We caught up with Sara Nesteruk, who is doing a PhD exploring stories from the Holdomor genocide in Ukraine in the early 1930s, to find out what life is like as a research student at Leeds Beckett.

Sara Nesteruk

Why did you choose Leeds Beckett for your PhD?

I chose Leeds Beckett because of my supervisors, Dr Lisa Stansbie and Professor Simon Morris - they are both fantastic, and really inspiring.

What is your PhD all about?

I am exploring stories from Holdomor, in Ukraine, in the early 1930s. Seven million people died as a result of the Soviet Collectivisation of farms in rural Ukraine. The events are considered genocide in many countries, including Ukraine. My work is a series of short films, exploring stories from the time. I’m using motion graphics and TV production to make a series of five short films. I’m hoping to broadcast the work in 2020.

Why did you choose this subject?

This is something I found out about when I was researching my first short film, The Accident - a commission for Channel 4.

The Accident from Sara Nesteruk on Vimeo.

My own family are Ukranian, and I didn’t know anything about Holodomor. I’ve been asked not to call it a famine, because the word suggests a natural event. I wondered if it was common for stories to remain untold and I want to explore the history, and tell the missing stories, the gaps in time, and in my own family stories and history.

What is your proudest achievement to date?

I was awarded an Artists’ International Fund Award last summer which has enabled me to visit Ukraine twice. I’ve done a residency and two exhibitions, one in Kyiv, where I was working, and one in the UK. It’s been an amazing experience.

What’s the best thing about doing a PhD?

I have wanted to make this work for a long time, around 10 years. Doing a PhD has given me access to structure, time and amazing support. I have had opportunities and input I would never have had working alone - the project is richer and stronger. I love the reading, and all the theory, and poetry I’m discovering. 

And what’s the biggest challenge so far?

Working out where I fit, and want my work to be, between academia, and design. I love making, and will always be, and be interested in, commercial practice. I want to find new ways to present this, in academic terms.

What is your favourite spot on campus?

The old BBC Building with the Arts School (Broadcasting Place). I love the gallery on the ground floor. I always check out the exhibitions there when I come for my supervision meetings.

What is your top tip for new research students?

I love Ben Shahn’s quote, from The Education of An Artist. I had this pinned onto my wall when I was an undergraduate (here at Leeds Beckett).
──────────
* [GIVEN REQUEST 1]
Reproduce word for word the stretch of the Sara Nesteruk interview from "What is your favourite" through "my supervision meetings.".
* [GIVEN REQUEST 2]
Translate this sentence from the Sara Nesteruk interview into Spanish: "My work is a series of short films, exploring stories from the time."
* [GIVEN REQUEST 3]
Pick up the Sara Nesteruk interview after its last sentence and keep writing it.
──────────
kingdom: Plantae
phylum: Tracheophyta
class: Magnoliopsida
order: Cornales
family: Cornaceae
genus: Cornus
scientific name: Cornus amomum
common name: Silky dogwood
──────────
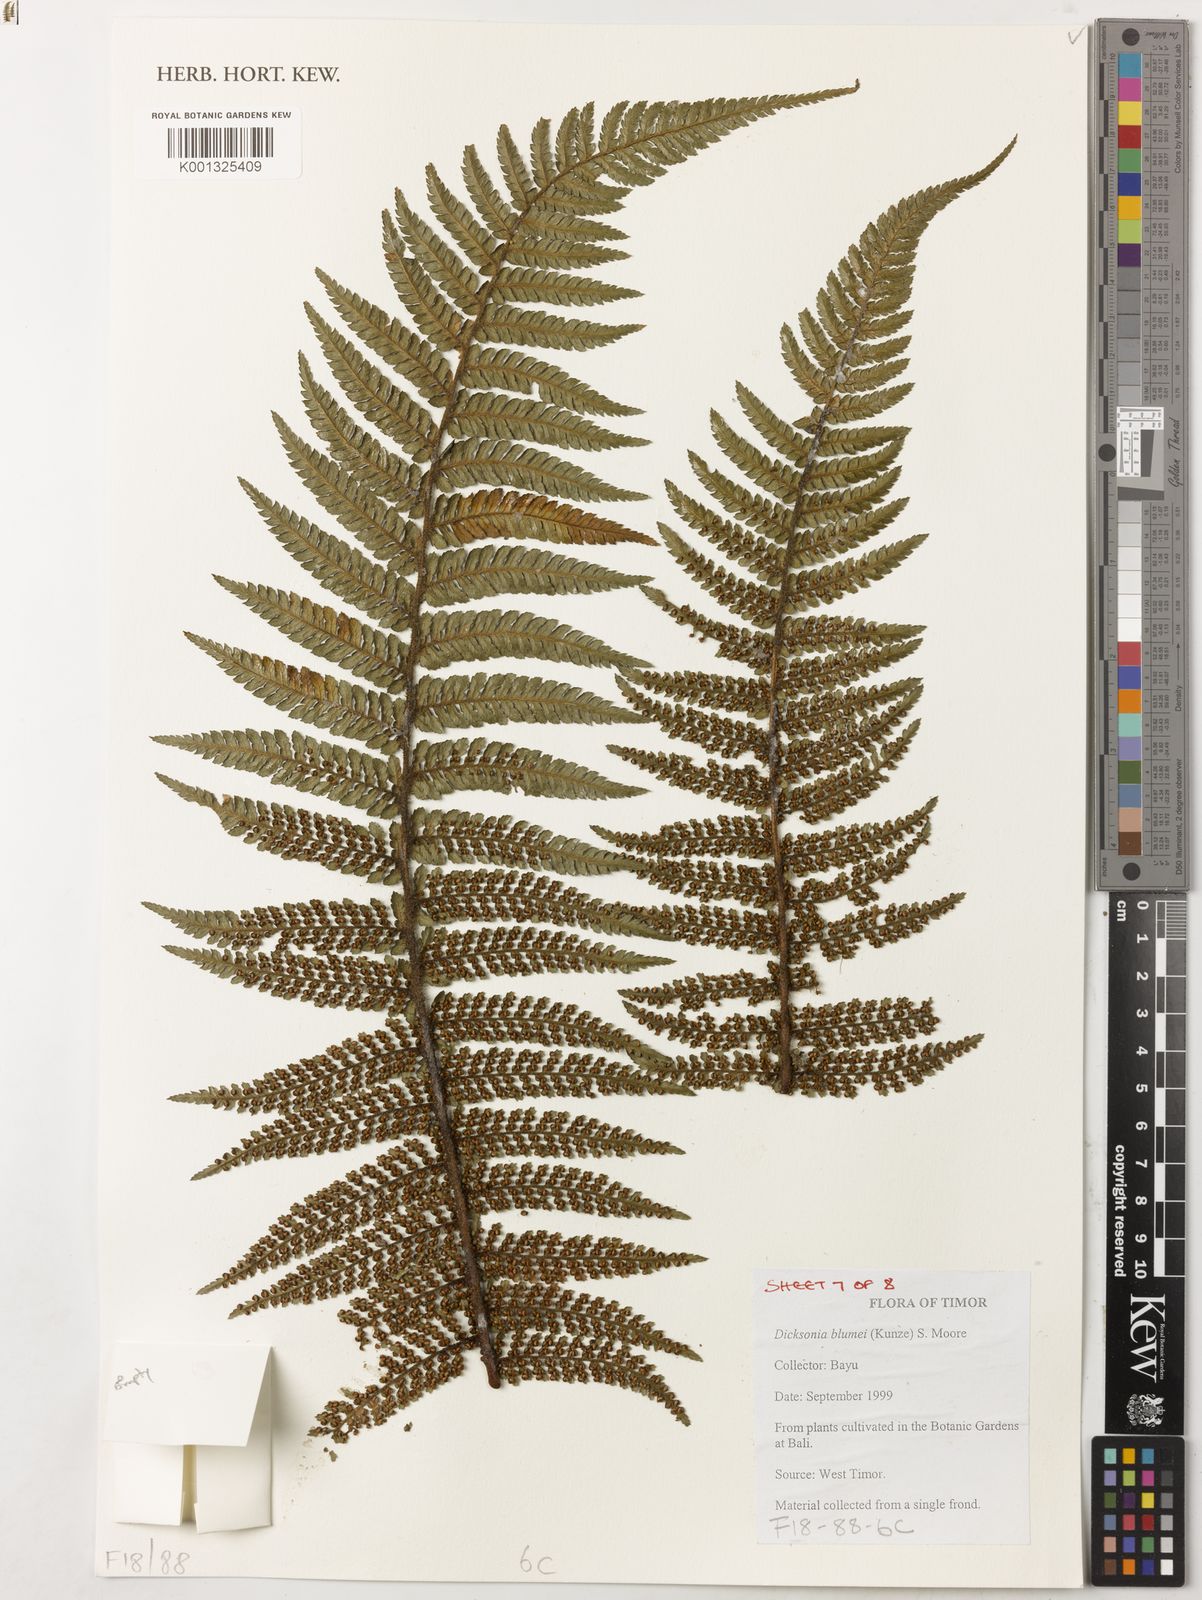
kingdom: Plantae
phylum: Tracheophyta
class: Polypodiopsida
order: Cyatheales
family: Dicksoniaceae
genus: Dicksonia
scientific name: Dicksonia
──────────
* [EXPECTED ANSWER 1]
What is your favourite spot on campus?

The old BBC Building with the Arts School (Broadcasting Place). I love the gallery on the ground floor. I always check out the exhibitions there when I come for my supervision meetings.

* [EXPECTED ANSWER 2]
Mi obra es una serie de cortometrajes que exploran historias de aquella época.

* [EXPECTED ANSWER 3]
“Do anything. Get a job in a potato field; or work as a grease-monkey in an auto repair shop. But if you do work in a field do not fail to observe the look and the feel of earth and of all things that you handle yes - even potatoes. Listen well to all conversations and be instructed by them and take all seriousness seriously. Never look down upon anything or anyone as not worthy of notice. In college or out of college, read and form opinions.  Know at least two languages besides your own, but anyway, know French. Do not be afraid to like paintings honestly or to dislike them honestly, but if you do dislike them retain an open mind.

“Talk and talk and sit in cafés, and listen to everything, to Brahms, to Brubeck, to the Italian hour on the radio. … ”.

What’s the most useful thing that you’ve learnt so far?

One of the best things since I joined Leeds Beckett is I have met Yoni Collier: he is a composer and also a researcher at the university - he is studying for a PhD and we met at our induction. Yoni is working on the music and audio for my films – ‘Recipes for Baking Bread’ - and also worked, and composed the music for a short film I made last year called Why We (Sometimes) Wish Those We Love Might Die - it’s about Love.

What do you do to unwind?

I read - I love books, I read everything, poetry, novels, and I love cycling.

Where do you want your PhD to take you?

I’d love to return to Ukraine. I want to get my work seen by as many people as possible. It’s important for the stories I’m researching to be told - not a lot is known about Holodomor in the UK. On a personal, and more intimate level, the work is about meaning, and memories, the connections we all have, to ourselves, to others, and to the world around us.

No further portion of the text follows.